LN95 cells were treated with 10 nM R1881 or an equivalent volume of the vehicle control for 24 h prior to harvesting for preparation of RNA. For knock-down experiments cells were treated with control siRNA, siRNA targeting exon7 or siRNA targeting cryptic exon of AR-V7 for 48 h before harvesting and processed as described in SMethods. Total RNA was extracted, and column purified using an RNAeasy mini kit. (Qiagen). The clean RNA samples having RIN more than 8.0 were used for library preparation in the Genomic and RNA Profiling Core, Baylor College of Medicine. Libraries were constructed using a Truseq library preparation kit (Illumina, USA) following the manufacturer’s instructions. cDNA libraries were sequenced on the Illumina NextSeq-500 or NovaSeq-6000 platform in the Genomic and RNA Profiling Core facility, Baylor College of Medicine. These RNA-seq datasets and the LNCaP AR-V7 and VCaP AR-V7 datasets listed in STable 1 were used to identify the AR and AR-V7 transcriptome. In short HISAT256 and STAR57 were used to align raw reads to human genome build hg19 (V24), gene expression was measured using featureCounts58, and DEGs calculated using edgeR59. Potential direct target DEGs were identified by integrating ARBs, V7Bs and DEGs as described in SMethods.
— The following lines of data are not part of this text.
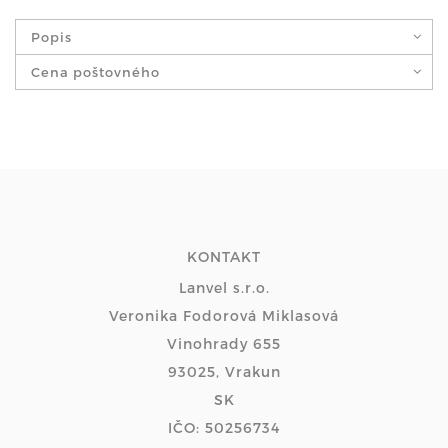
Popis
Cena poštovného
KONTAKT
Lanvel s.r.o.
Veronika Fodorová Miklasová
Vinohrady 655
93025, Vrakun
SK
IČO: 50256734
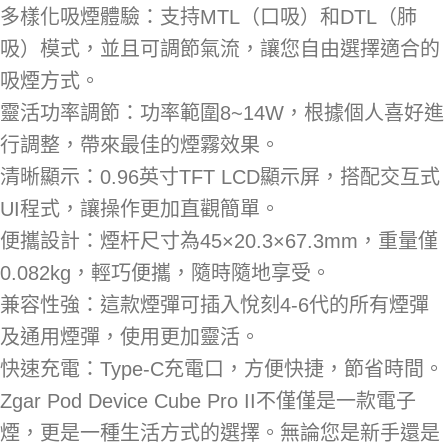
多樣化吸煙體驗：支持MTL（口吸）和DTL（肺
吸）模式，並且可調節氣流，讓您自由選擇適合的
吸煙方式。
靈活功率調節：功率範圍8~14W，根據個人喜好進
行調整，帶來最佳的煙霧效果。
清晰顯示：0.96英寸TFT LCD顯示屏，搭配交互式
UI程式，讓操作更加直觀簡單。
便攜設計：煙杆尺寸為45×20.3×67.3mm，重量僅
0.082kg，輕巧便攜，隨時隨地享受。
兼容性強：這款煙彈可插入悅刻4-6代的所有煙彈
及通用煙彈，使用更加靈活。
快速充電：Type-C充電口，方便快捷，節省時間。
Zgar Pod Device Cube Pro II不僅僅是一款電子
煙，更是一種生活方式的選擇。無論您是新手還是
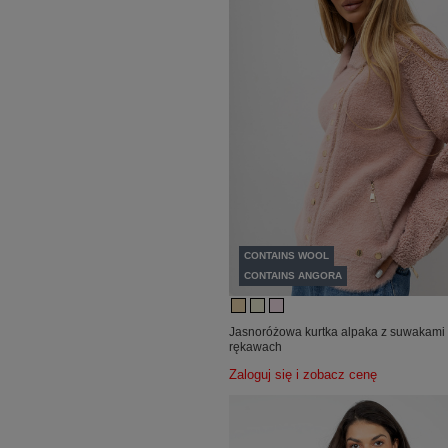
CONTAINS WOOL
CONTAINS ANGORA
Jasnoróżowa kurtka alpaka z suwakami
rękawach
Zaloguj się i zobacz cenę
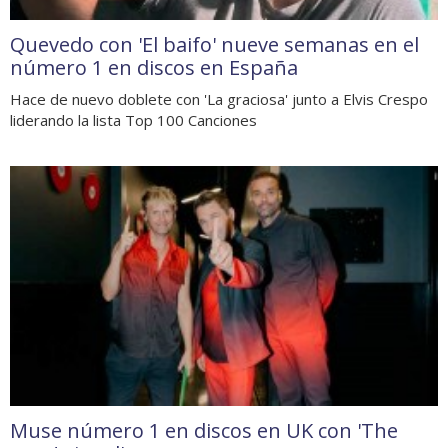
Quevedo con 'El baifo' nueve semanas en el
número 1 en discos en España
Hace de nuevo doblete con 'La graciosa' junto a Elvis Crespo
liderando la lista Top 100 Canciones
Muse número 1 en discos en UK con 'The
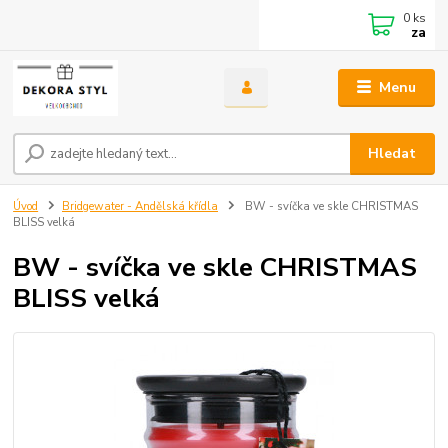
0
ks
za
Menu
Hledat
Úvod
Bridgewater - Andělská křídla
BW - svíčka ve skle CHRISTMAS
BLISS velká
BW - svíčka ve skle CHRISTMAS
BLISS velká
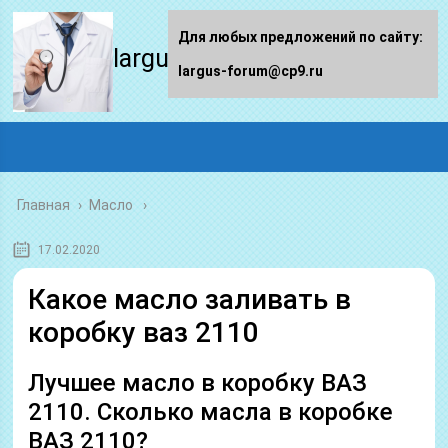
Для любых предложений по сайту:
largus-forum.ru
largus-forum@cp9.ru
Главная
›
Масло
17.02.2020
Какое масло заливать в
коробку ваз 2110
Лучшее масло в коробку ВАЗ
2110. Сколько масла в коробке
ВАЗ 2110?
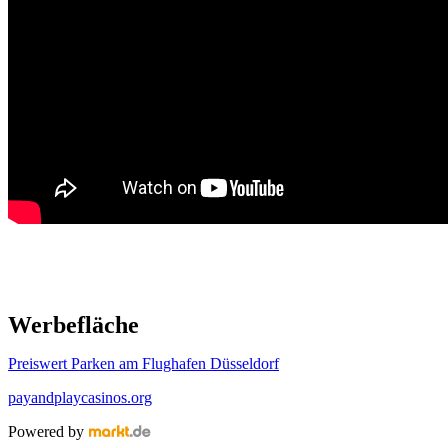
Werbefläche
Preiswert Parken am Flughafen Düsseldorf
payandplaycasinos.org
Powered by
Analysis of public datasets

We utilised public gene expression datasets and ChIP datasets listed in STable 1 for comparisons in this study. Raw sequence data were processed as above and as described in SMethods.

Statistical analysis

Three independent experiments were performed using separate batches of cells with biological triplicates within each experiment for qPCR assays. For western blot, qPCR and ChIP-qPCR assays, representative examples are presented although the experiments were performed a minimum of three times. Representative genes from subset of genes induced or repressed by FOXA1 or HOXB13 were tested using qPCR assays. Student’s t-test is used to calculate difference in mean gene expression between the treatment and control group.